WORK INSTRUCTIONS
Transcribe every line of text in the material below word for word, keeping each line as it appears. Leave the pictures out of your answer.

DATA LISTING
§ §

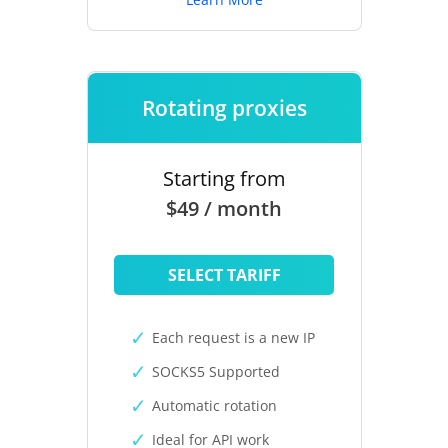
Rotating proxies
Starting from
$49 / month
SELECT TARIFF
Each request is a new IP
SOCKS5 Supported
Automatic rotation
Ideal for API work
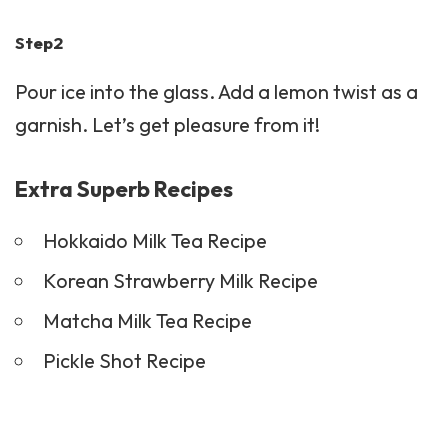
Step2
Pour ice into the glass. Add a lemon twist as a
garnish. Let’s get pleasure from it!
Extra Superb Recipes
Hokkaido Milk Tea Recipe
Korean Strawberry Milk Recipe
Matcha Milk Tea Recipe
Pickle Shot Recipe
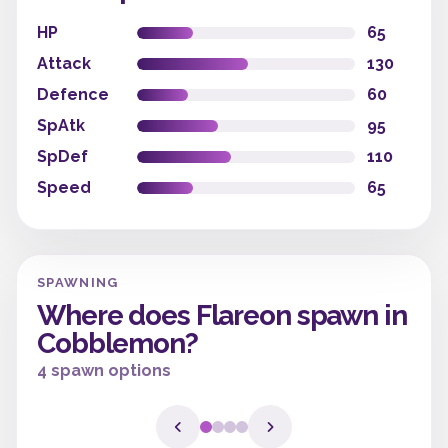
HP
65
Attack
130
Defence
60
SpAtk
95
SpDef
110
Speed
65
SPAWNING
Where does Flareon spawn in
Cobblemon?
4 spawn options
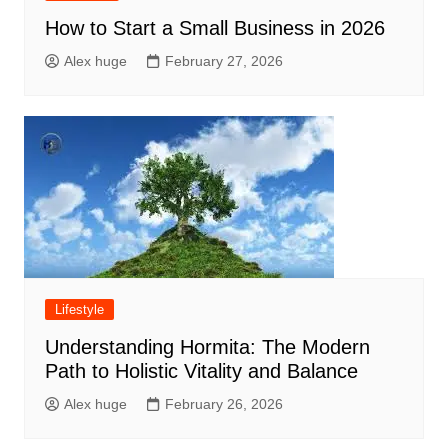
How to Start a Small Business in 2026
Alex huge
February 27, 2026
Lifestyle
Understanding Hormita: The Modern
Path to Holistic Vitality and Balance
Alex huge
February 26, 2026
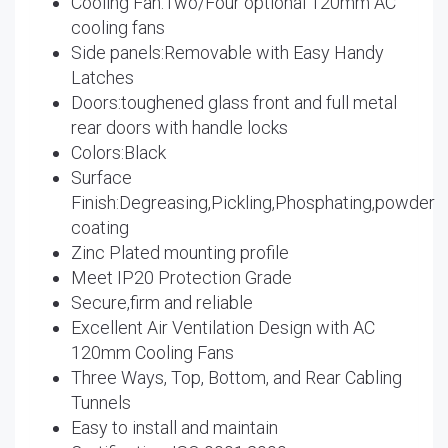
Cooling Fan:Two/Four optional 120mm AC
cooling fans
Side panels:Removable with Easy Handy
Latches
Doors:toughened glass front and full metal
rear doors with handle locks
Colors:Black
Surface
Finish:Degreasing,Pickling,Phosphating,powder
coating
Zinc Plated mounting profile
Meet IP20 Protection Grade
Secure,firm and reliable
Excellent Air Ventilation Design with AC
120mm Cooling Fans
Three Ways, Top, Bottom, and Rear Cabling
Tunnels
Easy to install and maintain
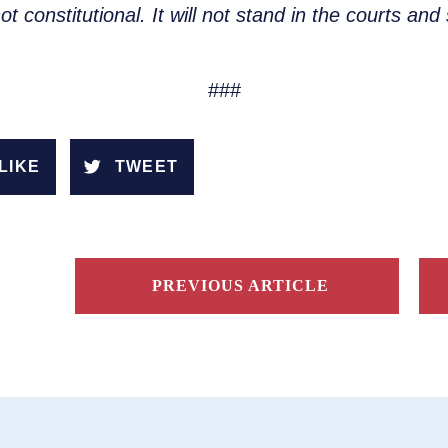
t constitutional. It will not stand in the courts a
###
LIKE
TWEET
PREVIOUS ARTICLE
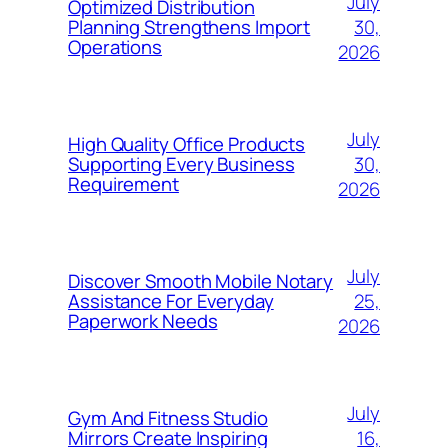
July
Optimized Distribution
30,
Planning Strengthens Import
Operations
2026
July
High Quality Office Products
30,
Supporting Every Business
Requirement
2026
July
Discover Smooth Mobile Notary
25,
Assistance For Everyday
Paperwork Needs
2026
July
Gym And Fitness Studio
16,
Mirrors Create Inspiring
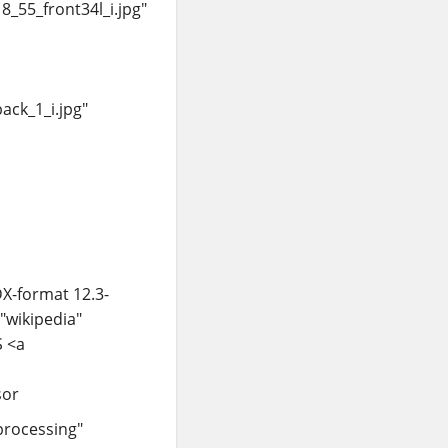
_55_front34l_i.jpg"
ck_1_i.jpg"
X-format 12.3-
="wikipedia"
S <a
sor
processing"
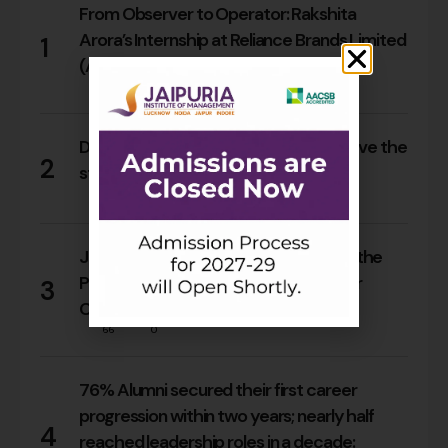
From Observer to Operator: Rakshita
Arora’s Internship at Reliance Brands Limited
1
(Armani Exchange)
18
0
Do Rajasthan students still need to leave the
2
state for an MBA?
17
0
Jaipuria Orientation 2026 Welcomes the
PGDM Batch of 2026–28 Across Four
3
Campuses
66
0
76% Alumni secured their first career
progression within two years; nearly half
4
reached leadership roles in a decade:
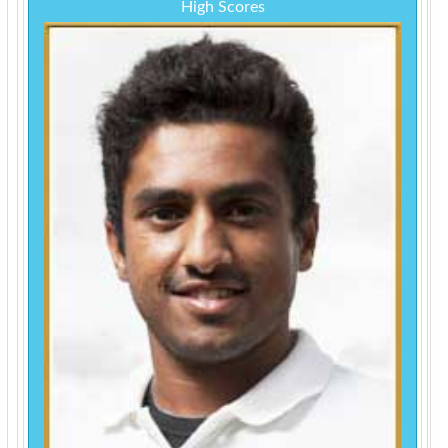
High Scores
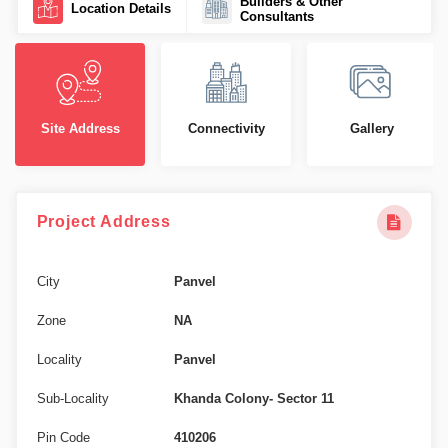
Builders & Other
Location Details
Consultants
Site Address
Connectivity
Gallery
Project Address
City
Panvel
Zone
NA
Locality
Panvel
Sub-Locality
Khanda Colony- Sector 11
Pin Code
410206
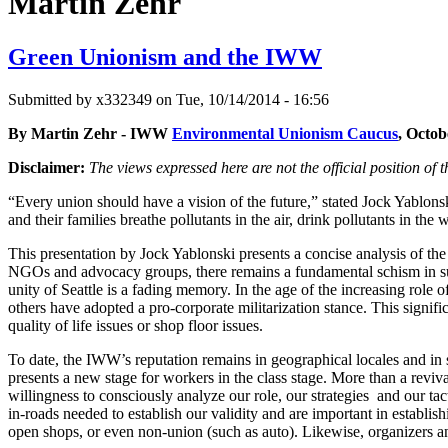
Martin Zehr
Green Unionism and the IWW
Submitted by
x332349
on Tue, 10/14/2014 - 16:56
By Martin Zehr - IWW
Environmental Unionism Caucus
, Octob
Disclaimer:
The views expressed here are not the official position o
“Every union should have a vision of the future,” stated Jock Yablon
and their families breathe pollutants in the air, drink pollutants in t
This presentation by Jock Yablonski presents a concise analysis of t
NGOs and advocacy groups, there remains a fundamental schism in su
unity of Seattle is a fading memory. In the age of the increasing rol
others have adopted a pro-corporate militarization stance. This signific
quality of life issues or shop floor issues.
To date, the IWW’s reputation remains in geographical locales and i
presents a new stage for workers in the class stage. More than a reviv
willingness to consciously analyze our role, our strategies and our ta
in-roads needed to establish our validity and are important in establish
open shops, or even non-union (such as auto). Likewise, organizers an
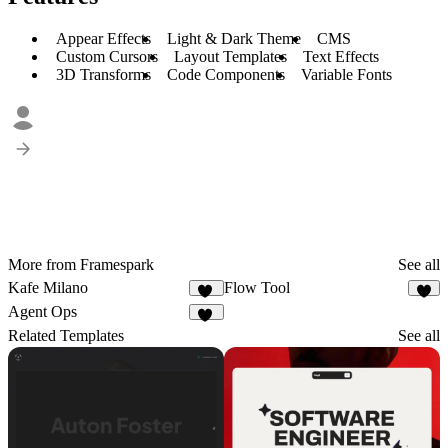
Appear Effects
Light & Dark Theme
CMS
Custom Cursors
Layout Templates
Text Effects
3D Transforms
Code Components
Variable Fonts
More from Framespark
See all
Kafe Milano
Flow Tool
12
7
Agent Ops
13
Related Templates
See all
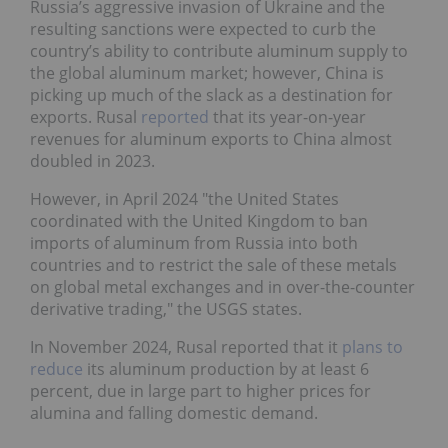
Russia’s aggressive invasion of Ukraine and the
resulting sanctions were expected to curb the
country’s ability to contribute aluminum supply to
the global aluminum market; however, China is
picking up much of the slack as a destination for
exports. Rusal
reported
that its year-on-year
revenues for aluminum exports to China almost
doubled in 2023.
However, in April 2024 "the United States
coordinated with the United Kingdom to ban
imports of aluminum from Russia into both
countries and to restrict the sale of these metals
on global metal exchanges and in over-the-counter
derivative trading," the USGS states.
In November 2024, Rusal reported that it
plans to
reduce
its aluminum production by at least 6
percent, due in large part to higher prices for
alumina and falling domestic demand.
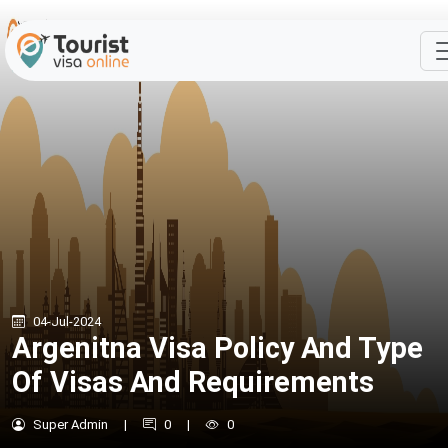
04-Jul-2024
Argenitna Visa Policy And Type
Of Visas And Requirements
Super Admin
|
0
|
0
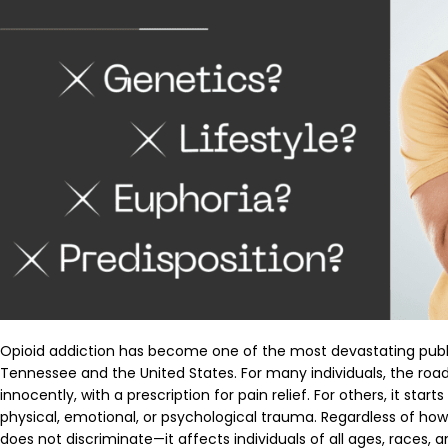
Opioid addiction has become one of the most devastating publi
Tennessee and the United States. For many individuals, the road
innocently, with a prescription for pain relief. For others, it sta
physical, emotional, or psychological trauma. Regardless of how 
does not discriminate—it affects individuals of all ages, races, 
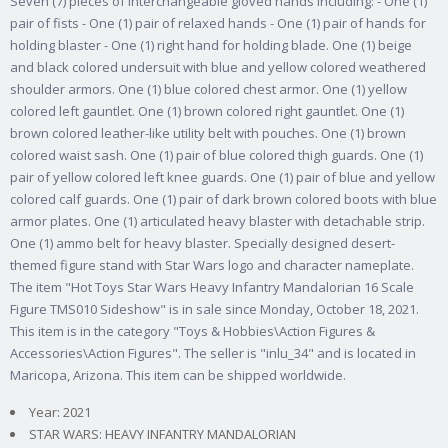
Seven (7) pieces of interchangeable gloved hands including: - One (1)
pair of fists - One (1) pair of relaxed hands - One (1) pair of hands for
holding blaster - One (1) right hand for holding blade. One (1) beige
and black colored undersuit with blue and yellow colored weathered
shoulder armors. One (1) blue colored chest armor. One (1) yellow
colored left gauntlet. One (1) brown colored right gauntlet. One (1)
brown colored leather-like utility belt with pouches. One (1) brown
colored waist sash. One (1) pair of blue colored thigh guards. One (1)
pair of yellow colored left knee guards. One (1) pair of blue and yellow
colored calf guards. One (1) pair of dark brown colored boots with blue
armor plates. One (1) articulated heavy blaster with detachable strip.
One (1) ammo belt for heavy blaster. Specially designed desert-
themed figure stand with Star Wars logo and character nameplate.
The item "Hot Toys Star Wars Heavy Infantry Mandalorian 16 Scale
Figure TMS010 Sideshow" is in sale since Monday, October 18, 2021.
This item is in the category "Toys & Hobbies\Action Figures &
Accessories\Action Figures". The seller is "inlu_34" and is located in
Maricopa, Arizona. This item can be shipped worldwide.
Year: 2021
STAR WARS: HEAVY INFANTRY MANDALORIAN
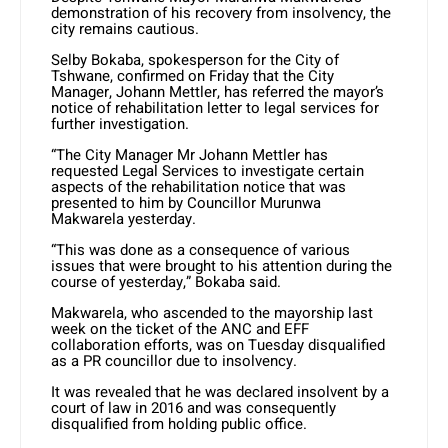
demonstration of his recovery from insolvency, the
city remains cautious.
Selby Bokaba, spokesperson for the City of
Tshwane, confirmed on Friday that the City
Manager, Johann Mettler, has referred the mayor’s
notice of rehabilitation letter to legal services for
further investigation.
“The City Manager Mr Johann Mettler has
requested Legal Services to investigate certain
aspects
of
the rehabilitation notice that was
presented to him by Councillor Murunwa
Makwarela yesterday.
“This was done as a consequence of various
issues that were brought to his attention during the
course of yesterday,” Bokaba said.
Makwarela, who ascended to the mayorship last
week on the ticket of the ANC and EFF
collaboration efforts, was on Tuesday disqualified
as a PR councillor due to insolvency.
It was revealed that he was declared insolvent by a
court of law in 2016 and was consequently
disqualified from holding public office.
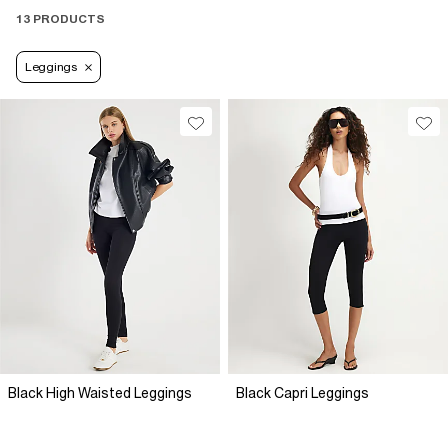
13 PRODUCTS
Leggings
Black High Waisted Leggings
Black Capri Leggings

§ §

YOUR SOLUTION
Rotating proxies
Starting from
$49 / month
SELECT TARIFF
Each request is a new IP
SOCKS5 Supported
Automatic rotation
Ideal for API work
Step2
Pour ice into the glass. Add a lemon twist as a
garnish. Let’s get pleasure from it!
Extra Superb Recipes
Hokkaido Milk Tea Recipe
Korean Strawberry Milk Recipe
Matcha Milk Tea Recipe
Pickle Shot Recipe
HP
65
Attack
130
Defence
60
SpAtk
95
SpDef
110
Speed
65
SPAWNING
Where does Flareon spawn in
Cobblemon?
4 spawn options
How to Start a Small Business in 2026
Alex huge
February 27, 2026
Lifestyle
Understanding Hormita: The Modern
Path to Holistic Vitality and Balance
Alex huge
February 26, 2026
Cooling Fan:Two/Four optional 120mm AC
cooling fans
Side panels:Removable with Easy Handy
Latches
Doors:toughened glass front and full metal
rear doors with handle locks
Colors:Black
Surface
Finish:Degreasing,Pickling,Phosphating,powder
coating
Zinc Plated mounting profile
Meet IP20 Protection Grade
Secure,firm and reliable
Excellent Air Ventilation Design with AC
120mm Cooling Fans
Three Ways, Top, Bottom, and Rear Cabling
Tunnels
Easy to install and maintain
t constitutional. It will not stand in the courts a
###
LIKE
TWEET
PREVIOUS ARTICLE
July
Optimized Distribution
30,
Planning Strengthens Import
Operations
2026
July
High Quality Office Products
30,
Supporting Every Business
Requirement
2026
July
Discover Smooth Mobile Notary
25,
Assistance For Everyday
Paperwork Needs
2026
July
Gym And Fitness Studio
16,
Mirrors Create Inspiring
_55_front34l_i.jpg"
ck_1_i.jpg"
X-format 12.3-
="wikipedia"
S <a
sor
processing"
From Observer to Operator: Rakshita
Arora’s Internship at Reliance Brands Limited
1
(Armani Exchange)
18
0
Do Rajasthan students still need to leave the
2
state for an MBA?
17
0
Jaipuria Orientation 2026 Welcomes the
PGDM Batch of 2026–28 Across Four
3
Campuses
66
0
76% Alumni secured their first career
progression within two years; nearly half
4
reached leadership roles in a decade:
High Scores
Builders & Other
Location Details
Consultants
Site Address
Connectivity
Gallery
Project Address
City
Panvel
Zone
NA
Locality
Panvel
Sub-Locality
Khanda Colony- Sector 11
Pin Code
410206
Martin Zehr
Green Unionism and the IWW
Submitted by
x332349
on Tue, 10/14/2014 - 16:56
By Martin Zehr - IWW
Environmental Unionism Caucus
, Octob
Disclaimer:
The views expressed here are not the official position o
“Every union should have a vision of the future,” stated Jock Yablon
and their families breathe pollutants in the air, drink pollutants in t
This presentation by Jock Yablonski presents a concise analysis of t
NGOs and advocacy groups, there remains a fundamental schism in su
unity of Seattle is a fading memory. In the age of the increasing rol
others have adopted a pro-corporate militarization stance. This signific
quality of life issues or shop floor issues.
To date, the IWW’s reputation remains in geographical locales and i
presents a new stage for workers in the class stage. More than a reviv
willingness to consciously analyze our role, our strategies and our ta
in-roads needed to establish our validity and are important in establish
open shops, or even non-union (such as auto). Likewise, organizers an
Appear Effects
Light & Dark Theme
CMS
Custom Cursors
Layout Templates
Text Effects
3D Transforms
Code Components
Variable Fonts
More from Framespark
See all
Kafe Milano
Flow Tool
12
7
Agent Ops
13
Related Templates
See all
Russia’s aggressive invasion of Ukraine and the
resulting sanctions were expected to curb the
country’s ability to contribute aluminum supply to
the global aluminum market; however, China is
picking up much of the slack as a destination for
exports. Rusal
reported
that its year-on-year
revenues for aluminum exports to China almost
doubled in 2023.
However, in April 2024 "the United States
coordinated with the United Kingdom to ban
imports of aluminum from Russia into both
countries and to restrict the sale of these metals
on global metal exchanges and in over-the-counter
derivative trading," the USGS states.
In November 2024, Rusal reported that it
plans to
reduce
its aluminum production by at least 6
percent, due in large part to higher prices for
alumina and falling domestic demand.
04-Jul-2024
Argenitna Visa Policy And Type
Of Visas And Requirements
Super Admin
|
0
|
0
Opioid addiction has become one of the most devastating publi
Tennessee and the United States. For many individuals, the road
innocently, with a prescription for pain relief. For others, it sta
physical, emotional, or psychological trauma. Regardless of how 
does not discriminate—it affects individuals of all ages, races, 
Seven (7) pieces of interchangeable gloved hands including: - One (1)
pair of fists - One (1) pair of relaxed hands - One (1) pair of hands for
holding blaster - One (1) right hand for holding blade. One (1) beige
and black colored undersuit with blue and yellow colored weathered
shoulder armors. One (1) blue colored chest armor. One (1) yellow
colored left gauntlet. One (1) brown colored right gauntlet. One (1)
brown colored leather-like utility belt with pouches. One (1) brown
colored waist sash. One (1) pair of blue colored thigh guards. One (1)
pair of yellow colored left knee guards. One (1) pair of blue and yellow
colored calf guards. One (1) pair of dark brown colored boots with blue
armor plates. One (1) articulated heavy blaster with detachable strip.
One (1) ammo belt for heavy blaster. Specially designed desert-
themed figure stand with Star Wars logo and character nameplate.
The item "Hot Toys Star Wars Heavy Infantry Mandalorian 16 Scale
Figure TMS010 Sideshow" is in sale since Monday, October 18, 2021.
This item is in the category "Toys & Hobbies\Action Figures &
Accessories\Action Figures". The seller is "inlu_34" and is located in
Maricopa, Arizona. This item can be shipped worldwide.
Year: 2021
STAR WARS: HEAVY INFANTRY MANDALORIAN
demonstration of his recovery from insolvency, the
city remains cautious.
Selby Bokaba, spokesperson for the City of
Tshwane, confirmed on Friday that the City
Manager, Johann Mettler, has referred the mayor’s
notice of rehabilitation letter to legal services for
further investigation.
“The City Manager Mr Johann Mettler has
requested Legal Services to investigate certain
aspects
of
the rehabilitation notice that was
presented to him by Councillor Murunwa
Makwarela yesterday.
“This was done as a consequence of various
issues that were brought to his attention during the
course of yesterday,” Bokaba said.
Makwarela, who ascended to the mayorship last
week on the ticket of the ANC and EFF
collaboration efforts, was on Tuesday disqualified
as a PR councillor due to insolvency.
It was revealed that he was declared insolvent by a
court of law in 2016 and was consequently
disqualified from holding public office.
13 PRODUCTS
Leggings
Black High Waisted Leggings
Black Capri Leggings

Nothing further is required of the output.